### The problem
Could you output every record below exactly, leaving out the pictures?

###

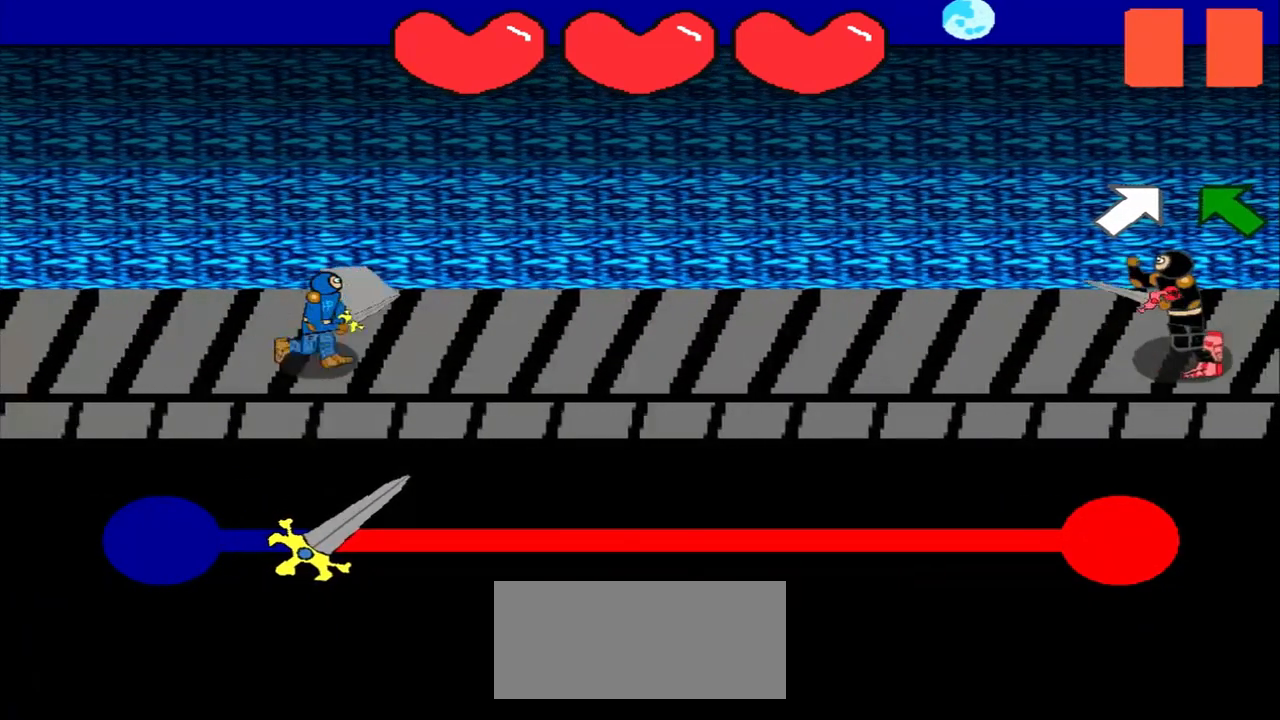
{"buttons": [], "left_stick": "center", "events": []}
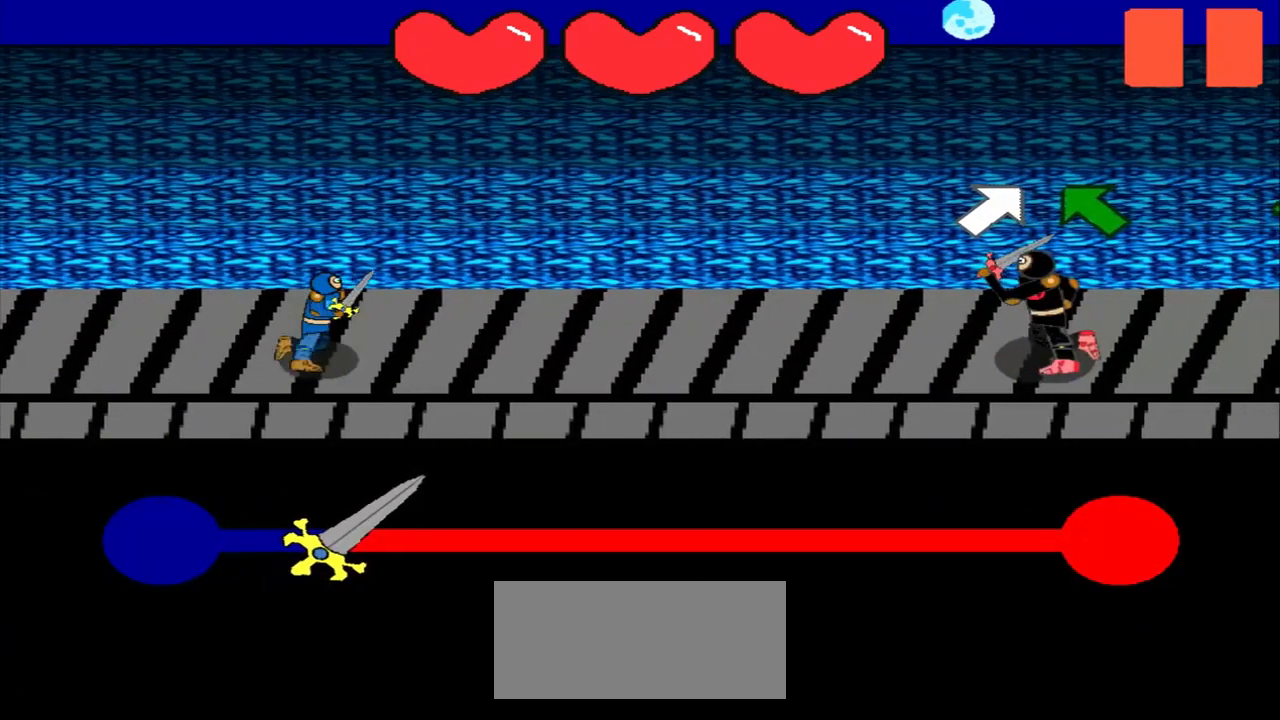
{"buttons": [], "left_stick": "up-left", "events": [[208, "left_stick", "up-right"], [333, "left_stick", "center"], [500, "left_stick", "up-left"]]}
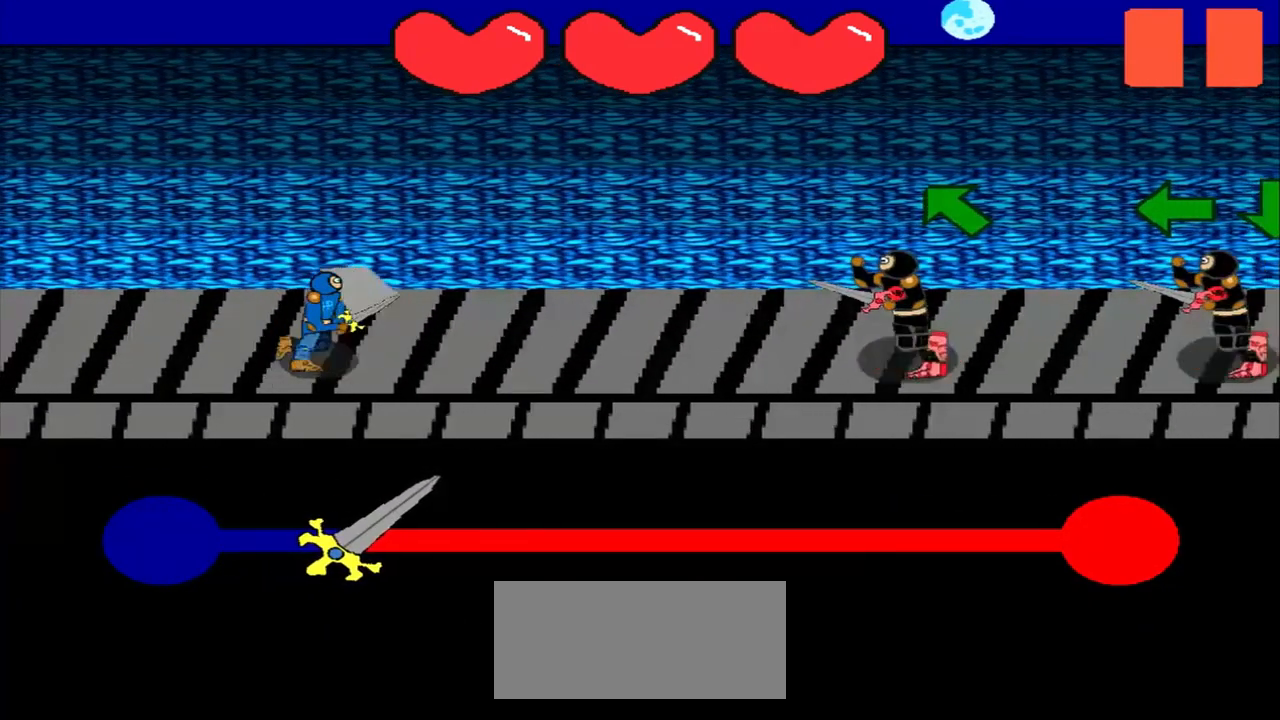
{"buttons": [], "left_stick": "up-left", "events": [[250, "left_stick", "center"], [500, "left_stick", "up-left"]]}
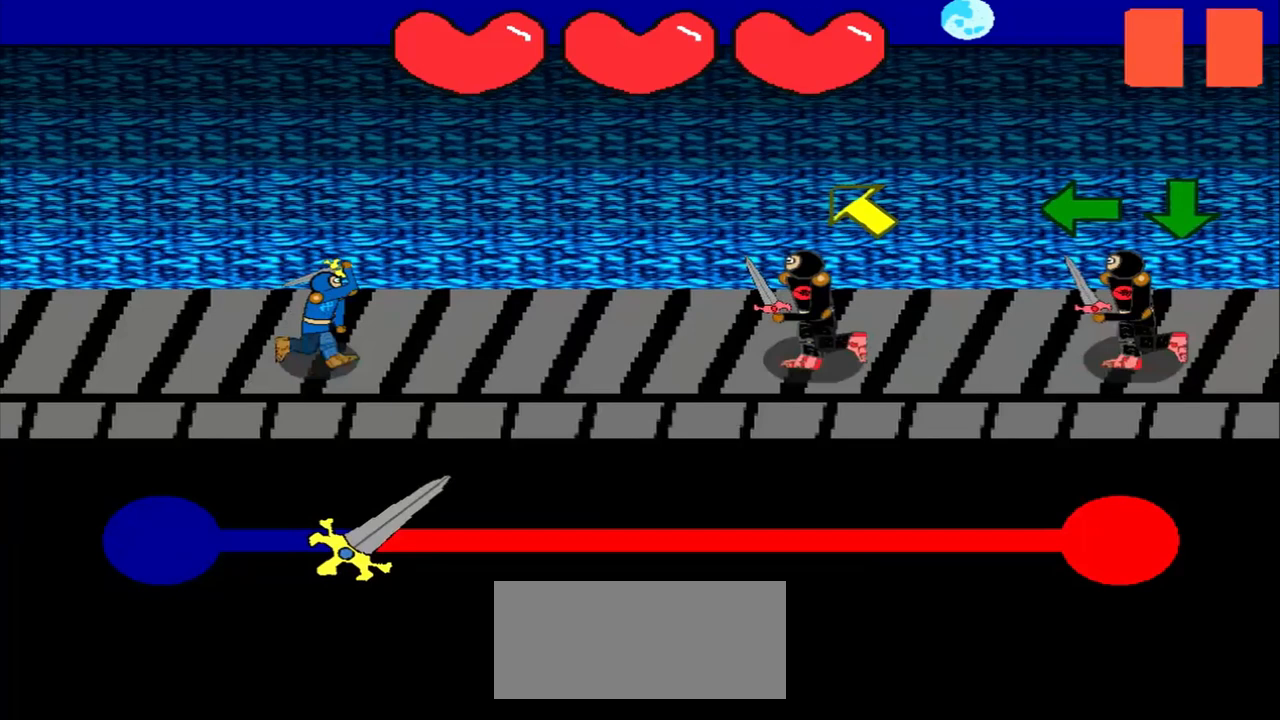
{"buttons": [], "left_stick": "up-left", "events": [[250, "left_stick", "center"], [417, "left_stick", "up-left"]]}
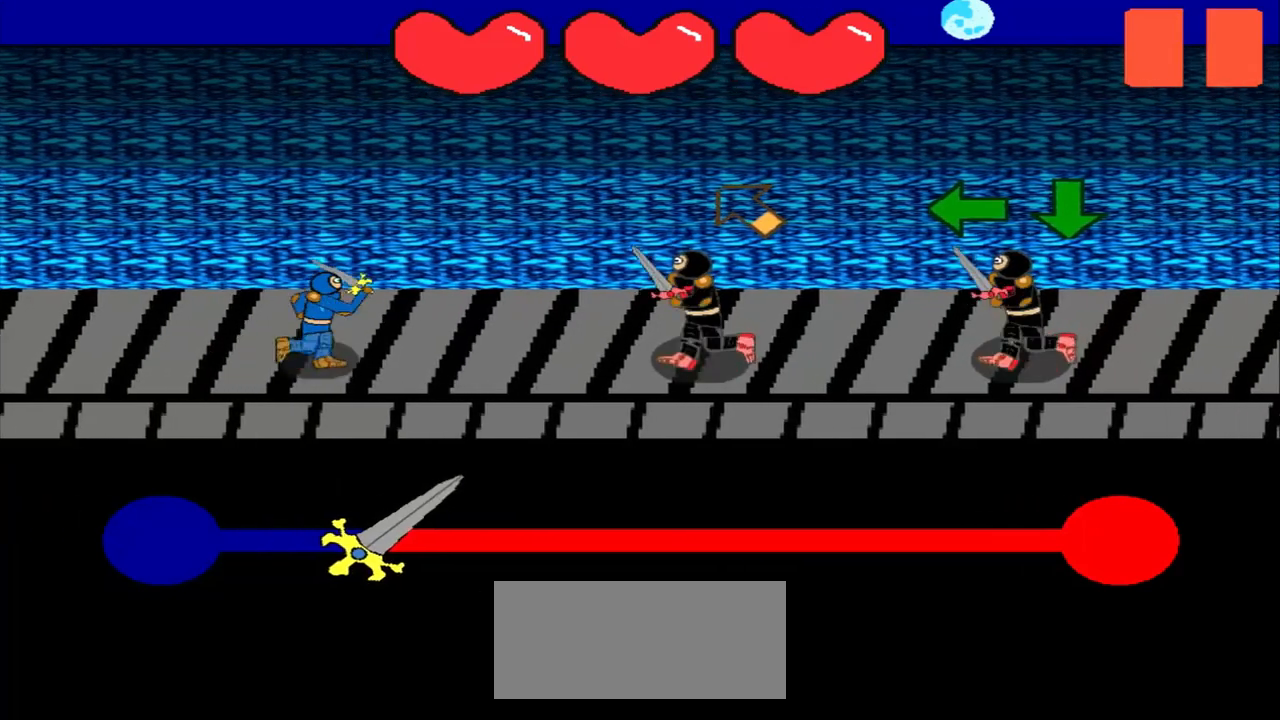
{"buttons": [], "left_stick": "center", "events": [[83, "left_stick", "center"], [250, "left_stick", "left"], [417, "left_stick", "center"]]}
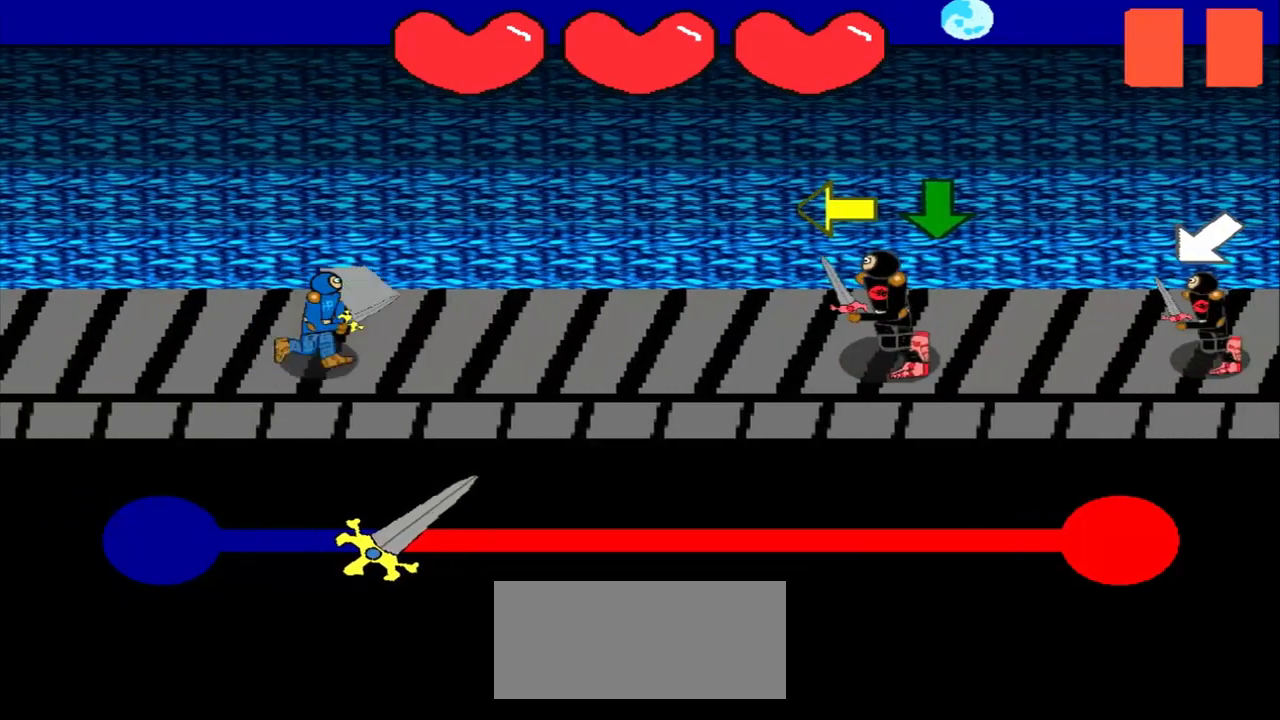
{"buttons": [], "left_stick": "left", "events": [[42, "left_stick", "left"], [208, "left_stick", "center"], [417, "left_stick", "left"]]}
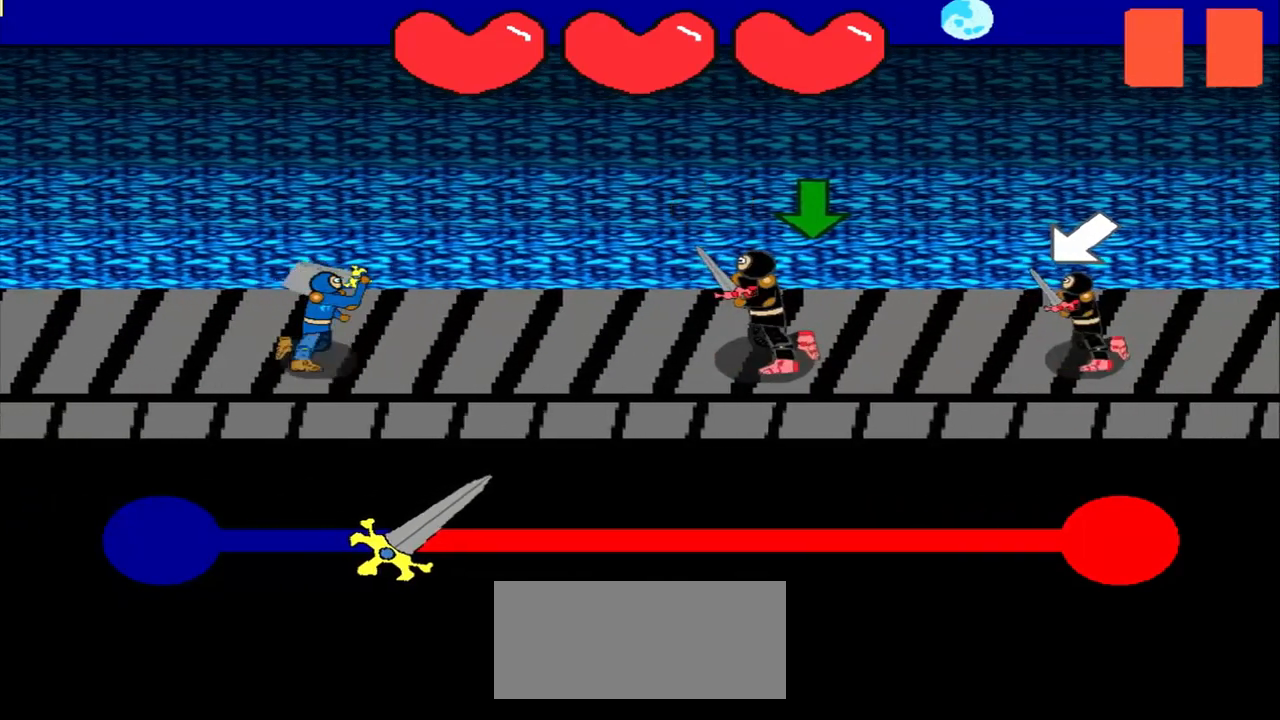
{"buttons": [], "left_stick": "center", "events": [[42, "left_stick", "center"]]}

###

### Result of the task
{"buttons": [], "left_stick": "center", "events": []}
{"buttons": [], "left_stick": "up-left", "events": [[208, "left_stick", "up-right"], [333, "left_stick", "center"], [500, "left_stick", "up-left"]]}
{"buttons": [], "left_stick": "up-left", "events": [[250, "left_stick", "center"], [500, "left_stick", "up-left"]]}
{"buttons": [], "left_stick": "up-left", "events": [[250, "left_stick", "center"], [417, "left_stick", "up-left"]]}
{"buttons": [], "left_stick": "center", "events": [[83, "left_stick", "center"], [250, "left_stick", "left"], [417, "left_stick", "center"]]}
{"buttons": [], "left_stick": "left", "events": [[42, "left_stick", "left"], [208, "left_stick", "center"], [417, "left_stick", "left"]]}
{"buttons": [], "left_stick": "center", "events": [[42, "left_stick", "center"]]}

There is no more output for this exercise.